О деле Нечаева начинают говорить с осторожностью и оглядкою, разве только при самых коротких друзьях; имя его произносится полушепотом, чтоб не услыхала прислуга дома. Все, не чувствуя за собой никакой вины, начинают себя считать чуть не виноватыми. Паника доходит до смешного. Рассказывают, что один ех-профессор, отлучившийся из дому по делам очень рано и возвратившийся домой только к обеду, за обедом, с глазу на глаз с своей женой, попросил последнюю рассказать ему газетные новости этого дня. Жена рассказала разные новости и в числе прочих сообщила ему, что Нечаев убежал за границу. Как только ех-профессор услыхал имя: Нечаев, то побледнел и затрясся. Поспешно встал он из-за стола, подошел к одной двери, посмотрел, нет ли кого за ней, подошел к другой, произвел и здесь ту же ревизию, – и только тогда, несколько успокоившись, возвратился за стол и сказал жене глухим голосом: «Душа моя! мы не должны называть имени этого человека; если бы в газетах было напечатано, что разверзлась земля и поглотила его, мы должны бы сказать: что разверзлась земля и поглотила некоторого человека, – только, а не имярек». – «Отчего же?» – спросила с изумлением испуганная жена. «Оттого, душа моя, – отвечал ех-профессор, – что времена такие… у нас есть прислуга… Услышат фамилию, пойдут болтать…» – «Но ведь ты не виноват ни в чем!» – возразила было супруга. Но ех-профессор был, очевидно, менее ее доверчив в этом случае. «Не виноват, – отвечал он, – конечно, но прежде чем узнают, что я не виноват, придется, пожалуй, посидеть».
* * *
Я человек от природы характера самого робкого. Когда настает общественная паника, я начинаю трусить едва ли не более всех. Чувство трусости есть самое скверное чувство; это я имел случай испытать много раз в моей жизни. Но если природа наградила кого-нибудь этим чувством, то с ним ничего не поделаешь. Остается одно: быть вечно настороже против разных невзгод и принимать вовремя благопотребные меры. Так и веду себя я.

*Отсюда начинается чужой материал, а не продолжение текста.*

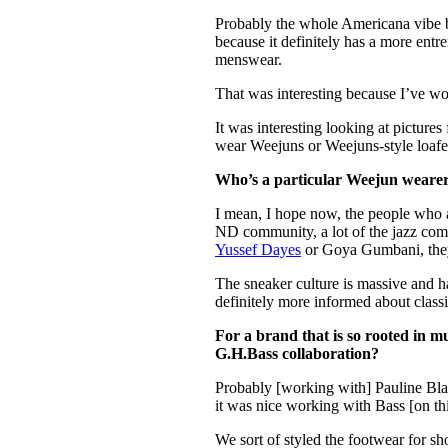
Probably the whole Americana vibe b
because it definitely has a more entr
menswear.
That was interesting because I’ve w
It was interesting looking at picture
wear Weejuns or Weejuns-style loafer
Who’s a particular Weejun weare
I mean, I hope now, the people who a
ND community, a lot of the jazz co
Yussef Dayes
or Goya Gumbani, they’
The sneaker culture is massive and ha
definitely more informed about classic
For a brand that is so rooted in m
G.H.Bass collaboration?
Probably [working with] Pauline B
it was nice working with Bass [on th
We sort of styled the footwear for s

Еще с 1862 года убежденный И.С. Тургеневым, я порешил, что в наше время всякая связь с молодым поколением опасна, и поставил себе в священный долг не только не заводить вновь знакомств с людьми, не достигшими, по крайней мере, тридцатипятилетнего возраста, но раззнакомиться и прекратить всякие сношения даже и с теми из старых знакомых, которые моложе этих лет. Это решение исполняю я твердо и неуклонно. Сколько ни просят меня разные мои теперешние почтенные и уважаемые мною знакомые, имеющие по пятьдесят и более лет от роду, чтоб я позволил им ввести в мой дом их племянников, внучков и других молодых людей, аттестуя их как людей меня уважающих и вместе с тем вполне достойных и благонамеренных, – я отвечаю постоянно всем одно и то же: «Не могу; времена теперь не такие».
Что касается до особ женского пола, то я положил допускать в мой дом: девиц и замужних женщин не ранее 30-летнего возраста, если только они не стригут своих волос и если моими почтенными знакомыми будет удостоверено, что они не заражены ядом нигилизма; если же стригут волосы, то, при должном ручательстве в их благонадежности, таковые допускаются не ранее сорока лет от роду. Далее, не имея за собою ни родового, ни благоприобретенного, проживая на маленькие средства, я решился чуть не половину зарабатываемого мною дохода употреблять на то, чтобы нанимать приличную квартиру с швейцаром. Дорогая квартира лежит тяжелым бременем на моем маленьком хозяйстве и стесняет меня на каждом шагу; у меня нет порядочного стула, на котором можно бы было сесть вполне безопасно, я отказываю себе иногда в необходимой для моего здоровья рюмке вина, мой туалет не лучше туалета немецкого бурша, но за все эти лишения меня утешает мысль, что у меня есть швейцар.